Needless to say, I was excited by the creation of this space. It was the first time someone had really asked me about my cultural duality. Upon reading other contributor’s stories, I realised I was not alone. Suddenly there were hundreds of relatable experiences, from school lunch box shame to racism, microaggression and yes, watching Crazy Rich Asians. I asked Emmelyn what the value of platforms like The ABC Issue were. To which she responded so eloquently: “I think there’s value in appreciating the wide spectrum of stories, experiences, talents, and relationships that have formed out of these. As mentioned earlier, I think these platforms are beneficial in providing a space in media where people of our cultural background have not usually played a large role, and by facilitating the presence of ABCs in this area, it allows individuals – both ABCs and not – to learn from one another, appreciate differences, and to engage in important conversations about race, representation and cultural identity.”

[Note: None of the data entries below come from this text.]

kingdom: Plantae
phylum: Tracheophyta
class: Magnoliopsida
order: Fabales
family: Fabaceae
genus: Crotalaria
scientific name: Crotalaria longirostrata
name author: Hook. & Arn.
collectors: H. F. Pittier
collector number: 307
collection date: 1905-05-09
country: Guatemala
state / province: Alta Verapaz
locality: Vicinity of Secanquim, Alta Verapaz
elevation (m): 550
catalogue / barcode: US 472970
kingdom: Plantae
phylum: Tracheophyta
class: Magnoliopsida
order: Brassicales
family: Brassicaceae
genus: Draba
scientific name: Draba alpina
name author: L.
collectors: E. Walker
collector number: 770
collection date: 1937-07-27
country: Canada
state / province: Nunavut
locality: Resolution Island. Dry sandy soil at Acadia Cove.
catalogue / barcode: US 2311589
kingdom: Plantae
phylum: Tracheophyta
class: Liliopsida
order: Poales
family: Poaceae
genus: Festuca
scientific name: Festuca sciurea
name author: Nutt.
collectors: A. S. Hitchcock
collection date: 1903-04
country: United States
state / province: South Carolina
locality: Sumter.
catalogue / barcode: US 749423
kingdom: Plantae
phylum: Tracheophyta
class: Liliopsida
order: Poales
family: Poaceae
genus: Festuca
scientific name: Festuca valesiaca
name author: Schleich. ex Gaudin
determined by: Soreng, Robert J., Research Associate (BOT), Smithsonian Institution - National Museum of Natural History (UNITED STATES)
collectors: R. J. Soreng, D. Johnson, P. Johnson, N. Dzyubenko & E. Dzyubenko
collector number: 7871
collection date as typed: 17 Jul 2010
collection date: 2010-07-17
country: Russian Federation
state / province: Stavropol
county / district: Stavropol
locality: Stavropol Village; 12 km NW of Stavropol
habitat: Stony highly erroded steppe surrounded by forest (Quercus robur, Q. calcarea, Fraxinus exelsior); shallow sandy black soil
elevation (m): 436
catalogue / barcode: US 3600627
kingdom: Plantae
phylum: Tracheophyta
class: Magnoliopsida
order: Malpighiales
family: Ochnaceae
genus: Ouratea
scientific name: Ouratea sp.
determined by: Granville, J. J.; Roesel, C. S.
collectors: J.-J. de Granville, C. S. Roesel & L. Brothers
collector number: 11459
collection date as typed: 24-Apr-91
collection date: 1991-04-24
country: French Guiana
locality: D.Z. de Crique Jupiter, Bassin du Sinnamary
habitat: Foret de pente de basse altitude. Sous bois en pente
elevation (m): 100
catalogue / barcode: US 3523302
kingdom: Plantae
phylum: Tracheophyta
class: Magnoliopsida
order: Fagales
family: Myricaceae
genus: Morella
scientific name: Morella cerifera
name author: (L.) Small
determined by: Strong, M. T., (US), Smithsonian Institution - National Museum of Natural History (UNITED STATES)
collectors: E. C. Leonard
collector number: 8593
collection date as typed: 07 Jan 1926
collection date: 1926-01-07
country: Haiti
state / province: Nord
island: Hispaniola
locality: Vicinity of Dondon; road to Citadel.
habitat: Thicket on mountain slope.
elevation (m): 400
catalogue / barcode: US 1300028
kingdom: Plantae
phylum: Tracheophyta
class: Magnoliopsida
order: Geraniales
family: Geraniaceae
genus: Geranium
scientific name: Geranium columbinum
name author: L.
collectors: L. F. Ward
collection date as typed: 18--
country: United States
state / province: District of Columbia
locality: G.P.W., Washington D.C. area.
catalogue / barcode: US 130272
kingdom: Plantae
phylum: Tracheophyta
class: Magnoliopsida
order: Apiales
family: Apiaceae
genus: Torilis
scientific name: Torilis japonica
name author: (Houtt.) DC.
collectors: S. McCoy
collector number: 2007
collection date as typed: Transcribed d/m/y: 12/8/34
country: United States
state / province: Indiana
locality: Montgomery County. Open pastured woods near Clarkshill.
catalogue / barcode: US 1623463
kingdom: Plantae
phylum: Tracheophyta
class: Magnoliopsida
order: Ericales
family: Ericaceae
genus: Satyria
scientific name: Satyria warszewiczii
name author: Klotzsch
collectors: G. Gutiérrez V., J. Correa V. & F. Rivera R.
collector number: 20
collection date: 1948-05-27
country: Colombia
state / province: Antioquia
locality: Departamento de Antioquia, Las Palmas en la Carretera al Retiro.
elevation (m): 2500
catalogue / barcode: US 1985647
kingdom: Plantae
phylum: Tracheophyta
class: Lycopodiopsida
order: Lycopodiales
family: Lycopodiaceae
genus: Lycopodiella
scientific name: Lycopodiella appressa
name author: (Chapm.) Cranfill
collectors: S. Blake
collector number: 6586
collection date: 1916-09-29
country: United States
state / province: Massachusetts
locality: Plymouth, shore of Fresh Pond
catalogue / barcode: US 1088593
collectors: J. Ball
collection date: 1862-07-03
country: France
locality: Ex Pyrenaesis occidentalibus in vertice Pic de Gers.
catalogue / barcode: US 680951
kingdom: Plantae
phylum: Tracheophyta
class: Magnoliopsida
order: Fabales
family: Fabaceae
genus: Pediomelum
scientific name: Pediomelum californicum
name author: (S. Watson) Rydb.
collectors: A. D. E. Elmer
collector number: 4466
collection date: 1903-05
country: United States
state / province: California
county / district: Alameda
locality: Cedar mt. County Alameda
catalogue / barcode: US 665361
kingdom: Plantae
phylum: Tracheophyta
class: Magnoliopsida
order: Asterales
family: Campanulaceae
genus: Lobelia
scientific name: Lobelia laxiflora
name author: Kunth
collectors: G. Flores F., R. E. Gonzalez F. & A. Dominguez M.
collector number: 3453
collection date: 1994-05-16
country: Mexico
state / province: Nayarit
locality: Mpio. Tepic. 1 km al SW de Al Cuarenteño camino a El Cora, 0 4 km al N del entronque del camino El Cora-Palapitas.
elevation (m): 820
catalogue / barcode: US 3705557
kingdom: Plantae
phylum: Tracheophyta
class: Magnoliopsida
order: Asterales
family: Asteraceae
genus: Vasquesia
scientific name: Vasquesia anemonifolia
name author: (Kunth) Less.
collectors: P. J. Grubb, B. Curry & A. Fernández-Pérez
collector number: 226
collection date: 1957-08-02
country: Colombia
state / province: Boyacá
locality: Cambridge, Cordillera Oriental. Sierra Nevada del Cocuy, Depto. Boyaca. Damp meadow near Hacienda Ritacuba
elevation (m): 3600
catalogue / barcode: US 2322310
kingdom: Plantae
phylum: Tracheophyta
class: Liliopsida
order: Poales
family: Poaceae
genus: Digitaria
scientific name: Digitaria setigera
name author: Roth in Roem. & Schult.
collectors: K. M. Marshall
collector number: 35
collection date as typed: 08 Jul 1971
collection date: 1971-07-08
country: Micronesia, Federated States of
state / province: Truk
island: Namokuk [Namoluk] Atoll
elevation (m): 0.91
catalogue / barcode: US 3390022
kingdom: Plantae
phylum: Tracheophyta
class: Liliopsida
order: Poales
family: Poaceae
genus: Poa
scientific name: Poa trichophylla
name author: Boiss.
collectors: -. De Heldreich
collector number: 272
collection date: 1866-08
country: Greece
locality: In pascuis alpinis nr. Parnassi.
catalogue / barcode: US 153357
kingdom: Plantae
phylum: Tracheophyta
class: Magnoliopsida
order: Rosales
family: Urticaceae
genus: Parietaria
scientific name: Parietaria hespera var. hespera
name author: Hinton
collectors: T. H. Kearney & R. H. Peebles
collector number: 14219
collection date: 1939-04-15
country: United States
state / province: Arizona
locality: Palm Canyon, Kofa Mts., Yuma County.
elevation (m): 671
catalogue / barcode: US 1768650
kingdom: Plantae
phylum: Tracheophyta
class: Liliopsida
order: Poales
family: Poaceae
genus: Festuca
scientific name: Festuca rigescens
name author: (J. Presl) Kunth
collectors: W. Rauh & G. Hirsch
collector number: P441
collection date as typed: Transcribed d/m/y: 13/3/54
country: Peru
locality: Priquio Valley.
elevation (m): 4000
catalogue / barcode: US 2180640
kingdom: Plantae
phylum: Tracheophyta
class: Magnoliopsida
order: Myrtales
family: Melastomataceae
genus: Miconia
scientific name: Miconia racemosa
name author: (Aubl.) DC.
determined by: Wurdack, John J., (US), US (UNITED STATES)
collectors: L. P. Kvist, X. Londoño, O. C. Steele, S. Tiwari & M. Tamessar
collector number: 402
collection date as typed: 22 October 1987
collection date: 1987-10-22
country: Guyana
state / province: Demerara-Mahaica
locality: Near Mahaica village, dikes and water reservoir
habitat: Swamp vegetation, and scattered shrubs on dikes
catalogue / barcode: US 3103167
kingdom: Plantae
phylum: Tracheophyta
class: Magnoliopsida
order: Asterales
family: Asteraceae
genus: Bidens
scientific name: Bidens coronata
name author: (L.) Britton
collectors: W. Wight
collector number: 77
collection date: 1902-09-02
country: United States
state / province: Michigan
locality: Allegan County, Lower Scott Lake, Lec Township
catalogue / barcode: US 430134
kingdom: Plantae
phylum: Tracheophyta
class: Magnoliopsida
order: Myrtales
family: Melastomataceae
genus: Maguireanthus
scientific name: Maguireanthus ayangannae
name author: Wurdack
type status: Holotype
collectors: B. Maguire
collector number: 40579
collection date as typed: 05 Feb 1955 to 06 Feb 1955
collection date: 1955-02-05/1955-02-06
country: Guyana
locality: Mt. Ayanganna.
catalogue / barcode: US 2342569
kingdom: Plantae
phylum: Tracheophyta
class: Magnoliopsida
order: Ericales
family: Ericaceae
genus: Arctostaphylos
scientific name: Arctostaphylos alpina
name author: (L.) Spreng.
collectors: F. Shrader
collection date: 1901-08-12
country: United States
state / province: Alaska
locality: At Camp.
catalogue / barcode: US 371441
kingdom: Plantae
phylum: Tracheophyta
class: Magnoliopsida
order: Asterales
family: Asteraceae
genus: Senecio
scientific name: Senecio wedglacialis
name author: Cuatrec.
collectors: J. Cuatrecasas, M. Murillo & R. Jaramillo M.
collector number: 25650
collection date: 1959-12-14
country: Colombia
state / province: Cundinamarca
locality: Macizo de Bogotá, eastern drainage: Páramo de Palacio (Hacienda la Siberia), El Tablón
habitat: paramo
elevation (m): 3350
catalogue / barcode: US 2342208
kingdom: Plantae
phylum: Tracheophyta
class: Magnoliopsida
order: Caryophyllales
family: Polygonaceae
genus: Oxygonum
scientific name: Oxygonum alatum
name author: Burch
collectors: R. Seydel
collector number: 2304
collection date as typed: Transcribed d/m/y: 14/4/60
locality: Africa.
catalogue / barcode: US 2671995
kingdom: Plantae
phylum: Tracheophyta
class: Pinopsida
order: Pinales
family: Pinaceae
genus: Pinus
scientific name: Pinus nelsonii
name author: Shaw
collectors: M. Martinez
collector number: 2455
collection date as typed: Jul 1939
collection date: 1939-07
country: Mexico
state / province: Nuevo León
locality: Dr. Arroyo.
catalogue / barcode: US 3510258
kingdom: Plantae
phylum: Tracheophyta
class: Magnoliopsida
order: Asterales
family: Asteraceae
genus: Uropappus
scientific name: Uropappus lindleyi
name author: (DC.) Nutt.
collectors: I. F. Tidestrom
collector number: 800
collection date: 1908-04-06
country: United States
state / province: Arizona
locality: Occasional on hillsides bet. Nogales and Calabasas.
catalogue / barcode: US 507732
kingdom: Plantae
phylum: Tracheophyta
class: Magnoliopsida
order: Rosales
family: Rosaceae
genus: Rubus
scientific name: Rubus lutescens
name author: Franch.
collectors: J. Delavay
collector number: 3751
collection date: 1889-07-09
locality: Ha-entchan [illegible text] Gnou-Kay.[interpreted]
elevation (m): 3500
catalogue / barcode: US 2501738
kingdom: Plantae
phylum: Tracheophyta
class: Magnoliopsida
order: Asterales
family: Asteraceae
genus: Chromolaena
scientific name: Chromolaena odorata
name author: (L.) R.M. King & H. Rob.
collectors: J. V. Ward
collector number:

The conversation around cultural duality isn’t simple. Many of the entries on The ABC Issue dealt with the pain of feeling somewhat alienated from both the Australian and Asian community. Even in the company of fellow Asian-Australians, amidst the increase of movies and plays featuring ABC actors and characters, the choice seemed to be binary: “East” or “West.” Our stories remain largely untold and I still rarely see Asian performers on-stage and on screen. For a long time, I too had tried to ignore, defend or prove the existence of both my identities respectively. I manipulated my cultural identity, as if it is something to be conquered instead of celebrated.
I think it is time to begin embracing our duality as a privilege and a source of comfort, rather than an impediment. It can be a privilege to relate to both Asian and Australian communities and a comfort to relate entirely to the Asian-Australian community. We have to keep telling our stories. We have to carry them beyond the theatres and cinemas. We need to keep telling our stories.